Justinian sighed. The sun had risen above the horizon, and the trailing fingers of mud ribbons making up the wide delta glowed red, a bright contrast to the shadowy sea all around. Justinian felt as if the same black water was seeping up through his feet, filling his body with despair through some dark osmosis. What was he doing here, standing on a mud flat in the middle of a silted-over river delta, marooned on a barely explored planet at the edge of human space? A man, a pod, and a white scattering of grass seed.

He moved on to the next question on his list. “Okay, do you remember why you were placed here?”

“Oh yes,” the pod said. “River reclamation project. I can see the plans laid out right here. Get rid of the silt in this delta and you’ve got the ideal location for a city port. This planet is intended to be an Earth model, you know: an example of Earth life and culture spread out to be seen by whatever may lie out there in that galaxy. In M32.”

It gave a rueful sigh. “Look at this. I don’t know what happened to my former self, but I seem to have been very premature in my terraforming process. I shouldn’t have released the grass seed yet.”

Justinian yawned and waved to the baby again. Leslie was pointing over in his direction, trying to get the boy to see his father.

“These little black boxes,” said the pod. “I don’t remember them. Did we find them somewhere in space?”

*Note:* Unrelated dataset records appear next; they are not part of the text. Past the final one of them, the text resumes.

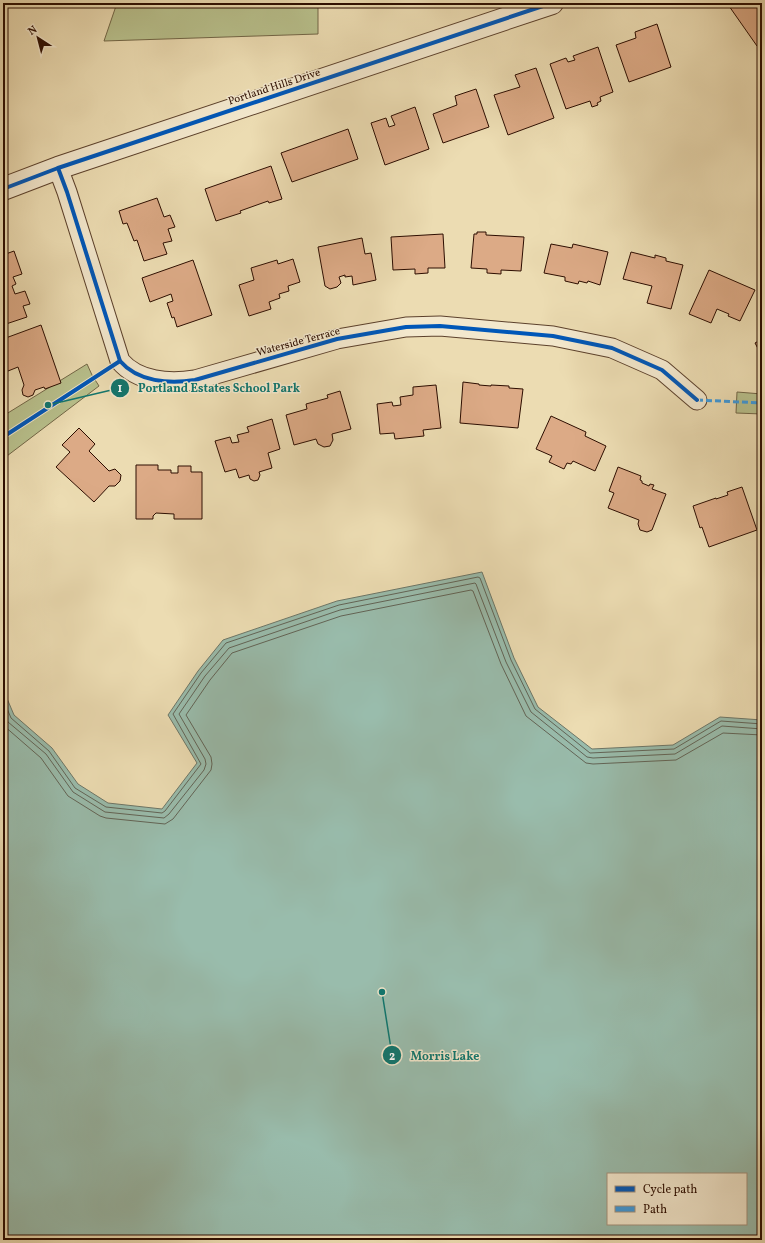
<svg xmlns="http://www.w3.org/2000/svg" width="765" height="1243" viewBox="0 0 765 1243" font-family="Vollkorn,serif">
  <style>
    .green { fill: #b8c08c; stroke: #726646 }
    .water { fill: #99bcac; stroke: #6d7667; fill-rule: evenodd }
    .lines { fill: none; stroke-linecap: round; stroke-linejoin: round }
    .shore { stroke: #626456; stroke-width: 1 }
    .building { fill: #dcaa86; stroke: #2c0d00 }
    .minor-casing { stroke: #5c412c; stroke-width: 21 }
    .tertiary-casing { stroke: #5c412c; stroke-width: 24 }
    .minor { stroke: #f3e8cd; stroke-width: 19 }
    .tertiary { stroke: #f3e8cd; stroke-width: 22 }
    .quiet { stroke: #3d99dc; stroke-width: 3; stroke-dasharray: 6 3; stroke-linecap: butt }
    .cycleway-casing { stroke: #f3e8cd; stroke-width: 6 }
    .cycleway { stroke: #0057b8; stroke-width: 4 }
    .labels { text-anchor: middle; stroke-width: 3; stroke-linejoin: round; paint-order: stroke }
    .street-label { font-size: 11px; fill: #2c0d00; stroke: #f3e8cd }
    .leader { fill: none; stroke: #0f766e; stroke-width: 1.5 }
    .callout-dot { fill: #0f766e; stroke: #f3e8cd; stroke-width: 1.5 }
    .mark-label { font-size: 12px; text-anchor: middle; font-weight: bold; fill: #fff }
    .callout-label { font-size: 12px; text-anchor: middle; font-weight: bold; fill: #0f766e; stroke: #f3e8cd; stroke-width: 3; stroke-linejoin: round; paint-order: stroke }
  </style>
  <rect width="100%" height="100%" fill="#ecdcb2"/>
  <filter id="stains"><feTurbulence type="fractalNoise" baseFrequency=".005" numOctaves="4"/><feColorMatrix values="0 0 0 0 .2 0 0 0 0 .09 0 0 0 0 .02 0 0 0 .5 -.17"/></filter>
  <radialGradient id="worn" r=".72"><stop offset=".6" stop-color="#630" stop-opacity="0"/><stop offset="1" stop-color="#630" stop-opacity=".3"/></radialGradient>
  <!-- green -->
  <g class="green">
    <polygon points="117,3 318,3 318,34 104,41"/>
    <polygon points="87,364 92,375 99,386 3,459 3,416"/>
    <polygon points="737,392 762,394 762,414 736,413"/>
  </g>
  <!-- water -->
  <path class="water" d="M482,572L514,658L538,707L592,749L673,745L720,717L762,720V1240H3V689L14,715L52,748L78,784L108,803L162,809L197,763L168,715L198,671L223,640L337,601ZM608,1174H746V1224H608Z"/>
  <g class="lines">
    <!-- shore -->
    <g class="shore">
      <polyline points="3,699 11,718 49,751 75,788 106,807 162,813 165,811 201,764 173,714 201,673 226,643 339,605 478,577 480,578 511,660 535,709 590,753 674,749 721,721 762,724"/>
      <polyline points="3,712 8,722 46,754 73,792 105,812 164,818 169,814 204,770 206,764 205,759 179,714 205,676 229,648 340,610 475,583 476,584 506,662 531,712 587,757 593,758 675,754 722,726 762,729"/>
      <polyline points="3,725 41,758 68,796 100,816 106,818 165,824 173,819 211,770 212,764 211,757 186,715 210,680 232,653 341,616 471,590 473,591 501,664 526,716 586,763 593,764 676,760 723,733 762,735"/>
    </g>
  </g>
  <!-- building -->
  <g class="building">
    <polygon points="732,3 762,3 762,43 757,46 729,6"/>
    <polygon points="657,24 671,67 629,82 616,45 636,38 635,32"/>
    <polygon points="598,47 613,92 600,97 601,101 597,103 598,105 592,107 590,101 566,109 550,64 566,58 568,62 575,60 573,56"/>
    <polygon points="536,68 554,118 508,135 494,95 520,87 515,75"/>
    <polygon points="476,89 489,127 443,143 433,114 457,105 455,96"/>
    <polygon points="415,107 429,149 385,165 371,123 386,118 389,127 395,125 391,116"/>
    <polygon points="348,129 358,159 292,182 281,153"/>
    <polygon points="271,166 282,199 269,203 268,201 240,211 241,213 216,221 205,189"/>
    <polygon points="157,198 164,217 170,215 175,227 168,229 172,241 163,243 167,254 144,261 137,240 134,241 127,223 123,224 119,211"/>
    <polygon points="477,232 486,232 486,235 524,237 521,271 501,270 501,274 487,273 487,269 471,268 474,234 477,234"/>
    <polygon points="443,234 445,268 428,268 428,273 415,274 415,269 393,270 391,237"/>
    <polygon points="362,238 365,254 371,253 376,280 353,285 352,276 345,277 345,275 339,277 341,283 337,287 330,289 325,286 318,247"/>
    <polygon points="551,244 572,248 573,244 608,252 600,285 588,281 587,283 579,281 578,284 565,281 565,277 544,273"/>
    <polygon points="14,251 22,274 13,277 16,284 12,286 15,294 25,291 30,304 23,306 27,317 3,325 3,255"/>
    <polygon points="631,252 655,258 655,255 666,258 666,261 683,265 671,309 647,303 652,286 623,279"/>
    <polygon points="293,259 300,282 288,286 289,291 279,294 280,298 269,302 271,309 249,316 239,285 254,280 251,268 277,260 278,264"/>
    <polygon points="193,260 212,315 177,327 174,317 172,318 167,303 173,301 171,294 150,302 142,278"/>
    <polygon points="709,270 755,290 740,321 728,316 729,314 717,309 711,323 689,314"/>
    <polygon points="41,325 61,383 45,389 44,387 35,390 33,395 28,397 23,395 22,390 24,385 18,367 3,373 3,339"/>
    <polygon points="762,339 762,356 755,343"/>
    <polygon points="463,382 479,384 479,385 491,386 491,385 509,386 509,388 523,389 518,428 460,423"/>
    <polygon points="436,385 441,428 423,430 424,436 395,439 394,433 380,434 377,404 392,402 393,406 401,405 400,397 413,395 413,387"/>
    <polygon points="340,391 351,429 332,434 333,440 330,446 324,447 318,444 316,439 294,445 286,415 307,409 306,404 328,398 327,395"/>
    <polygon points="551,416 586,432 585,436 606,446 595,471 573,461 571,464 567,463 564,469 549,462 552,456 536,449"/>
    <polygon points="272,419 280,449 268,453 272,468 259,472 260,475 258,480 254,481 250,479 249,475 239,478 236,469 225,472 215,441 230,437 232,443 239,442 237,435 249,432 247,427"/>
    <polygon points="79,428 95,444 89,451 109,471 115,469 121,475 120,481 115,486 109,486 94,502 56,467 70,452 62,445"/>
    <polygon points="136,465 158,465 158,470 171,470 171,473 178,473 178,466 191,466 191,472 202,472 202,519 174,519 174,514 156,513 153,516 153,519 136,519"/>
    <polygon points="618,467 641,476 640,480 642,481 642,483 649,486 650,484 654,485 652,489 666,494 652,530 647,532 640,530 638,524 639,520 608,508 614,493 609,491"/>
    <polygon points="742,487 757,530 709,547 702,527 700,528 693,506 716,498 716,499 728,495 727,492"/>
  </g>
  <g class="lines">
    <defs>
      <path id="minor" d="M58,168L67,192L120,361C138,382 169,384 195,380L337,339L406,327L440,326L553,336L612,348L662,370L697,400"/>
      <polyline id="tertiary" points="3,189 58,168 552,3"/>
    </defs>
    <!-- minor casing -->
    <use href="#minor" class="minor-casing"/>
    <!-- tertiary casing -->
    <use href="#tertiary" class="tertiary-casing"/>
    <!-- minor -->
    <use href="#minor" class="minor"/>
    <!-- tertiary -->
    <use href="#tertiary" class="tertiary"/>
    <!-- quiet -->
    <polyline class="quiet" points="697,400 762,403"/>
    <defs>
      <g id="cycleway">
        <path d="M58,168L67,192L120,361C138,382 169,384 195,380L337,339L406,327L440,326L553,336L612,348L662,370L697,400"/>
        <polyline points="3,189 58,168 552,3"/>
        <polyline points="3,437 120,361"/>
      </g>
    </defs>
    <!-- cycleway casing -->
    <use href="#cycleway" class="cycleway-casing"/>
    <!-- cycleway -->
    <use href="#cycleway" class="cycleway"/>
  </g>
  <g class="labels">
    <!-- street labels -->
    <g class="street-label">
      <text transform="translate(274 86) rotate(-18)" y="4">Portland Hills Drive</text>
      <text transform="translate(298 341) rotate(-15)" y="4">Waterside Terrace</text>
    </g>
  </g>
  <!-- callouts -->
  <path class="leader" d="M48 405L120 388M382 992L392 1055"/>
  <g class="callout-dot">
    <circle cx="48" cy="405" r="4"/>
    <circle cx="382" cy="992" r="4"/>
    <circle cx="120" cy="388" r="10"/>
    <circle cx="392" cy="1055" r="10"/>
  </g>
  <g class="mark-label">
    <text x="120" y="392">1</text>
    <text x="392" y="1060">2</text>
  </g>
  <g class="callout-label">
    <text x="219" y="392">Portland Estates School Park</text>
    <text x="445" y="1060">Morris Lake</text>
  </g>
  <!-- margin -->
  <rect width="765" height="1243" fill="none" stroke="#ecdcb2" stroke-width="16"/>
  <rect x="4" y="4" width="757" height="1235" fill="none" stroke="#2c0d00" stroke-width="2"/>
  <rect x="8" y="8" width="749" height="1227" fill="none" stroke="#2c0d00"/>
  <!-- legend -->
  <rect x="607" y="1173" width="140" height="52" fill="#f3e8cd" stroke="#a3907b"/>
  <rect x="615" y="1186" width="20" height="6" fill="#0057b8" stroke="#a3907b"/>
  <text x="643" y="1193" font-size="12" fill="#2c0d00">Cycle path</text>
  <rect x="615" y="1206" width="20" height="6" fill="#3d99dc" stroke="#a3907b"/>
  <text x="643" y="1213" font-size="12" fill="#2c0d00">Path</text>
  <!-- north arrow -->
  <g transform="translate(38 38) rotate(324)" stroke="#f3e8cd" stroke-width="3" paint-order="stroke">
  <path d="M0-3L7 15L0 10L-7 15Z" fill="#2c0d00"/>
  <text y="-6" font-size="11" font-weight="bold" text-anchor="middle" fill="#2c0d00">N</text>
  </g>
  <rect width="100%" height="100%" filter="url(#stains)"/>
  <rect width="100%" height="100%" fill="url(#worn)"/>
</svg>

Justinian eyed the boxes on the mud right in front of the pod. They had all shifted their positions, if indeed they were even the same cubes that had lain there when he first arrived. As all Schrödinger boxes looked identical, there was no way of really telling how far they traveled as they wandered the surface of this planet. Was the cube that was by your left foot the same one that had been by your right foot when you looked down a moment earlier, or was it another one entirely? The question had seemed fascinating three weeks ago when he had first come here—but no longer. It was amazing how quickly the cubes had become commonplace.